ただ、これはあくまでも、地域ごとの取り組みです。大きく考えれば、日本全国の海辺の事故をなくすというのは、ライフセーバー協会の大きなミッションでもありますので、海辺の監視体制の強化に向けて、今後の包括的な連携に期待したいです」と、今後のさらなる海辺の安全体制の強化に期待を込める。
ライフセーバーがいる場所で泳ごう
では、夏の海辺でのひとときを、安全に楽しく過ごすには、どのようにすればいいのだろうか。事故の発生場所を見ると、遊泳可能な海水浴場以外での事故が全体の55%に上る。遊泳可能な海水浴場に多くの人が訪れていることを考えると、遊泳可能な海水浴場以外の場所では、一気に事故の発生確率が上がると言える。

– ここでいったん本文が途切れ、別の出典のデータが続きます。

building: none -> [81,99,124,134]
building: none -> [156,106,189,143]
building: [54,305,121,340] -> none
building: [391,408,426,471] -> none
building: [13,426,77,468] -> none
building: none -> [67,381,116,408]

なぜなら、それらの場所では、ライフセーバーは存在しないからだ。
ライフセーバーがいない場所では、水の危険を察知できずに遊泳してしまい事故になるケースが多いうえ、万が一の事故の発見が遅れてしまう。
逆に、ライフセーバーがいれば、海水浴客は、危険な場所には行かないように案内されたり、安全な場所に誘導されたりすることで危険を回避できる。

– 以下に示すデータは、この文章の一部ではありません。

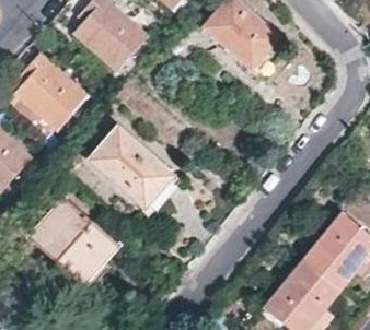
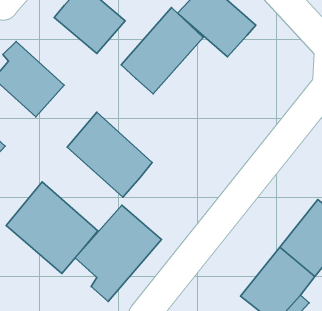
building: none -> [121,8,203,94]
building: none -> [75,205,162,301]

「遊泳可能エリア外では、離岸流の発生や、風向きなどの変化を察知するライフセーバーはいません。そのような危険を回避するためにも、必ずライフセーバーがいる遊泳可能なエリア内で楽しむようにしてほしい」
もう1つ、注意が必要なのは、浮き具だ。動物型の浮き具をよく見かけるが、陸からの風によって、遊泳区域外まで流されてしまうケースが非常に多いという。

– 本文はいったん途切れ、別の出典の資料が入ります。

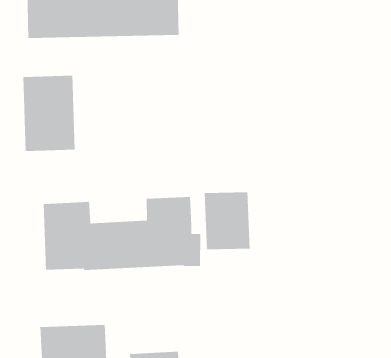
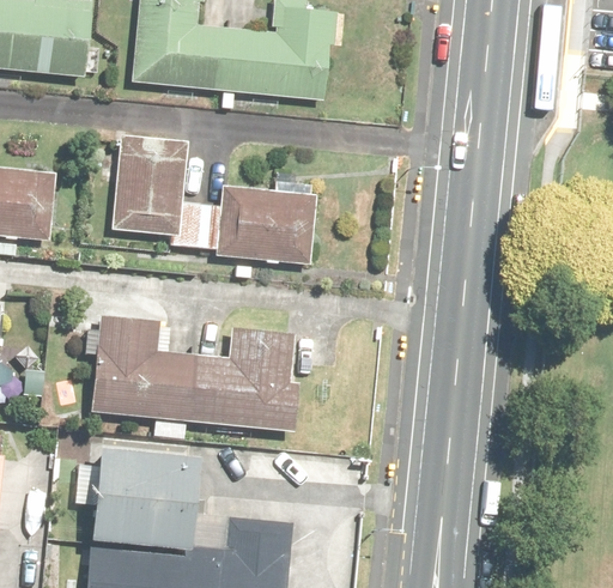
building: none -> [200,193,298,267]
building: [204,192,250,250] -> none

「大きな浮き具は、本当によく流されます。浮き具があるから安全だと思っていても、それが自分の体から離れた瞬間にパニックになって溺れるケースが多い」
海辺のひとときを、楽しい夏の思い出にするためにも、ぜひともいま一度、海の危険性を確認し、不測の事態に陥ることのないよう、海辺の知識をアップデートしたいものだ。